One of the knife’s extensions was a flathead screwdriver. Carefully he inserted the tip between the door and the frame, then raised it along the frame until it made contact with the latch. He pressed upward on the lever. Once or twice the screwdriver slipped and made a small scratching noise, but he was sure it wasn’t loud enough to be heard from inside.
He shifted the screwdriver’s position experimentally until the lever disengaged. With his other hand, he again tested the handle. This time the door yielded, sliding open a half inch.
It glided noiselessly on the track. There was no breeze to stir the draperies.
All right. Inside.
He drew the FEG 9, his American Gangster gun, from his shoulder holster. He had not used the gun on Todd Patterson in the church. He would use it on Kyle Ridley tonight. But first he and the girl would have a talk about loyalty and honor and the foolishness of crossing a man like him.

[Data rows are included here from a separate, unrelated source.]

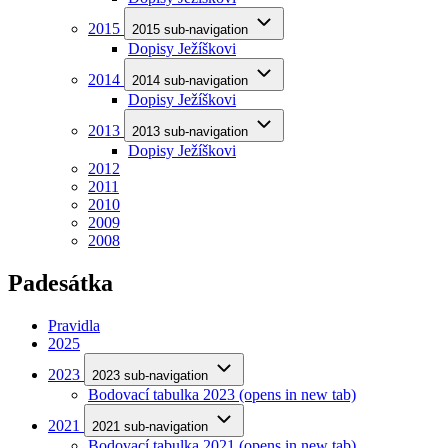
2015
2015 sub-navigation
Dopisy Ježíškovi
2014
2014 sub-navigation
Dopisy Ježíškovi
2013
2013 sub-navigation
Dopisy Ježíškovi
2012
2011
2010
2009
2008
Padesátka
Pravidla
2025
2023
2023 sub-navigation
Bodovací tabulka 2023
(opens in new tab)
2021
2021 sub-navigation
Bodovací tabulka 2021
(opens in new tab)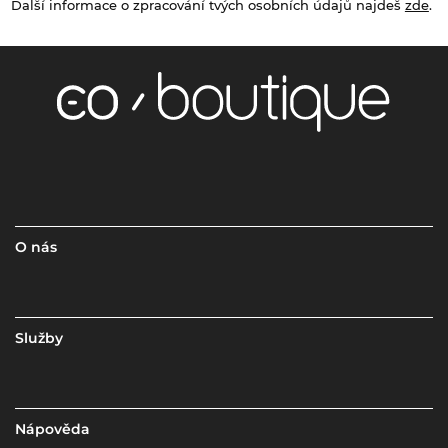
Další informace o zpracování tvých osobních údajů najdeš
zde
.
O nás
Služby
Nápověda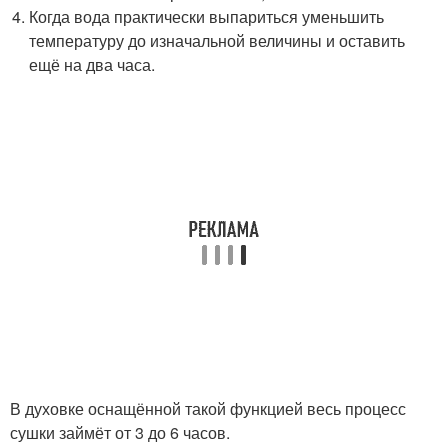
Когда вода практически выпариться уменьшить
температуру до изначальной величины и оставить
ещё на два часа.
В духовке оснащённой такой функцией весь процесс
сушки займёт от 3 до 6 часов.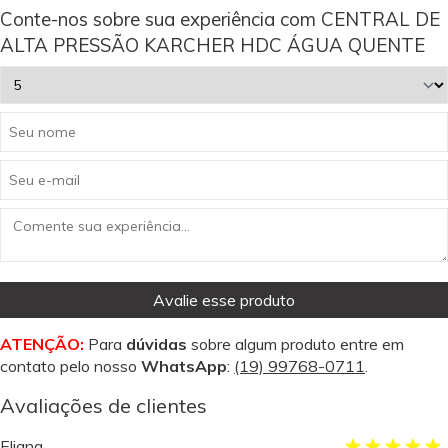
Conte-nos sobre sua experiência com CENTRAL DE
ALTA PRESSÃO KARCHER HDC ÁGUA QUENTE
Avalie esse produto
ATENÇÃO:
Para
dúvidas
sobre algum produto entre em
contato pelo nosso
WhatsApp
:
(19) 99768-0711
.
Avaliações de clientes
Eliana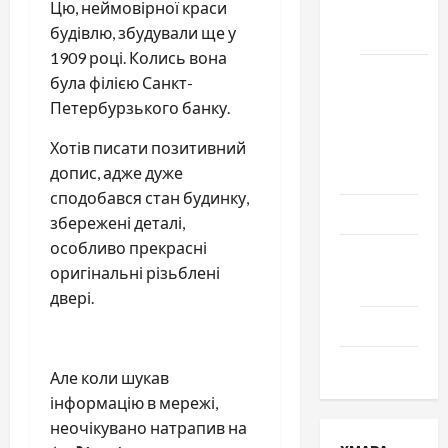
Цю, неймовірної краси
місто
будівлю, збудували ще у
Черкаси
1909 році. Колись вона
Школа
була філією Санкт-
№ 17.
Петербурзького банку.
Випуск
Хотів писати позитивний
1978
допис, адже дуже
року
сподобався стан будинку,
Освіта
збережені деталі,
особливо прекрасні
Творчість
оригінальні різьблені
Поезія
двері.
Проза
Туризм
Але коли шукав
інформацію в мережі,
неочікувано натрапив на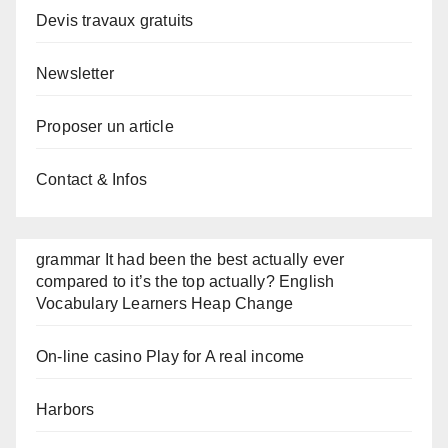
Devis travaux gratuits
Newsletter
Proposer un article
Contact & Infos
grammar It had been the best actually ever
compared to it’s the top actually? English
Vocabulary Learners Heap Change
On-line casino Play for A real income
Harbors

Standing, he eased the door open another few inches, then a few inches more, until he’d made a gap just wide enough to slip through. It would be impossible to enter without disturbing the drapes. Best, then, to shove them aside and go in fast. She would surely be facing the other direction. In the time it took for her to turn, he would see if she held a gun in her hand. If she did, he would fire. Hesitation was what got men killed.
He took a breath, put his fate in the hands of the saints, and brushed the draperies back as he plunged through the opening into the room.
There was just enough time for him to see that the space before him was empty, and then a gun’s muzzle kissed the side of his face.
She had anticipated his move, had hidden alongside the glass door. She had him—what was the expression?—dead to rights.
His eyes tracked sideways, and he saw the woman holding the gun. Not Kyle Ridley.
“Parker?” he breathed.
“Hey, Shabby,” Bonnie Parker said. “Long time, no see.”